Hudsons Corner: Lights of the season spark joy and hope, and illuminate remembrances

With this year's Thanksgiving the earliest it could occur, lights have gone on earlier than usual, too. Some in the neighborhood were unintentional lights of the season.

While driving down Roland Avenue on a mid-November Friday night, light shone from the top of the Roland Water Tower. From a distance the light looked dim, so we continued past our house to the tower. People in large, white suits were milling around in front, looking like creatures from outer space. They were on the job, removing hundreds of pounds of pigeon guano that had accumulated over the years inside of the tower.

I believe it was the first time that the tower had ever been lighted. Certainly, it was the first time I had seen it in the 60 years I have lived in the neighborhood. I hope it is not the last.

Funds for restoration of the tower are almost complete. I hope that as part of the restoration, Roland Park and the surrounding communities that are part of the Greater Roland Park master plan will consider permanently lighting the tower at night. The lights would not have to be too bright or a disruption to birds and planes. They could be a little brighter than they were that November evening and showcase the tower's historic, statuesque beauty. Lights might also serve as a beacon to other city communities that positive change is possible. It would also be fun if the lights could change colors: purple for the Ravens and red, white and blue on the Fourth of July, when perhaps the annual Roland Park parade might begin at the tower some years.

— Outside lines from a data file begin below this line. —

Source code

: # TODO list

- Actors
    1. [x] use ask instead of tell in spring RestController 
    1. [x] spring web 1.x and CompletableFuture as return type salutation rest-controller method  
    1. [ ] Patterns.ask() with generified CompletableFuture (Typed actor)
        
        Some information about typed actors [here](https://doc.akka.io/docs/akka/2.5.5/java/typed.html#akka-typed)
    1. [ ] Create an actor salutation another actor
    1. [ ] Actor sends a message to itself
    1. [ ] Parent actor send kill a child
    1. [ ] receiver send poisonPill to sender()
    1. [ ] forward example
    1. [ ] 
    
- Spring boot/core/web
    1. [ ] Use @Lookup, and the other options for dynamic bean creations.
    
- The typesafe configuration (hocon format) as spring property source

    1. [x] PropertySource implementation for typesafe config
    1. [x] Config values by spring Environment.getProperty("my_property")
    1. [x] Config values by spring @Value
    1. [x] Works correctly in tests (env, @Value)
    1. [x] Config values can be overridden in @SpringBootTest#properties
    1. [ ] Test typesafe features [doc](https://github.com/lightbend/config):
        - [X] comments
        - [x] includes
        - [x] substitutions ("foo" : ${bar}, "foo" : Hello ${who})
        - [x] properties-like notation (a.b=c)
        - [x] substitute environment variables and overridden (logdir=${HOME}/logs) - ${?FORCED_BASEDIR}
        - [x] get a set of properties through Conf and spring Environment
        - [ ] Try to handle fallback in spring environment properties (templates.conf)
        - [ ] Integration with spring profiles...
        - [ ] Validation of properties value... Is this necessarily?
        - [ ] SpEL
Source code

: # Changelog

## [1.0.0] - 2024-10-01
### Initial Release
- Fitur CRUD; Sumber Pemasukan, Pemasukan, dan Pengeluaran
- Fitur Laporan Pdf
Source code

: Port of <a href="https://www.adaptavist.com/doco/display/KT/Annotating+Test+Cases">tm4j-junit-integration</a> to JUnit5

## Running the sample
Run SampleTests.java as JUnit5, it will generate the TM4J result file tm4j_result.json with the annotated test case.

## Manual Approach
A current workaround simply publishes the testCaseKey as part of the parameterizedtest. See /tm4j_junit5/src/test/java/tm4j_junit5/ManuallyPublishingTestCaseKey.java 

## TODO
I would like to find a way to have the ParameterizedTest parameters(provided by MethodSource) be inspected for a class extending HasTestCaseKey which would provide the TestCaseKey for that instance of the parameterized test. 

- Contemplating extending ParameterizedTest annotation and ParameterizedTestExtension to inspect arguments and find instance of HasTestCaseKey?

The week before Thanksgiving a new neighbor on our street strung strands of white lights. He was testing them on a Sunday evening, when I happened to be taking a walk. He explained that he would be away the following two weekends and wanted to be sure the lights were strung before mid-December. No need for explanation; it's never too early for me to see holiday lights. I love the pair of trees farther down the street that are lighted all year. And in November, as we approach the longest day of the year, the more lights to brighten the darkest nights, the better.

As I returned home that evening, I saw interior house lights that I had not seen in a long time. These were not holiday lights but routine household lamps. The first shone inside the house where a fire five years ago was responsible for the death of two of the children. I jumped when I saw those lights, but it was so good to see them, as well as a familiar car in front. As I passed, I looked away, wanting to give the family on their return as much privacy as possible.

Closer to home, a light was on on the third floor of our next-door neighbors' house. It was the bedroom light of the youngest brother, one of four adult siblings who, with their parents and uncle, lived next door when we moved to our house in the 1950s. Thirty years older than my sister and me, this youngest brother was the one who, with his sister, played badminton and threw the ball with us, saw from his third-floor perch robbers breaking into our house and caught them, and later offered to work on our house when I returned as an adult.

He died this year. Every so often I think I see his round, always-bald head pop out of his house. Having the light on his room on a dark, November evening made me think of lights of remembrance, as well as lights of hope and joy, at the holidays.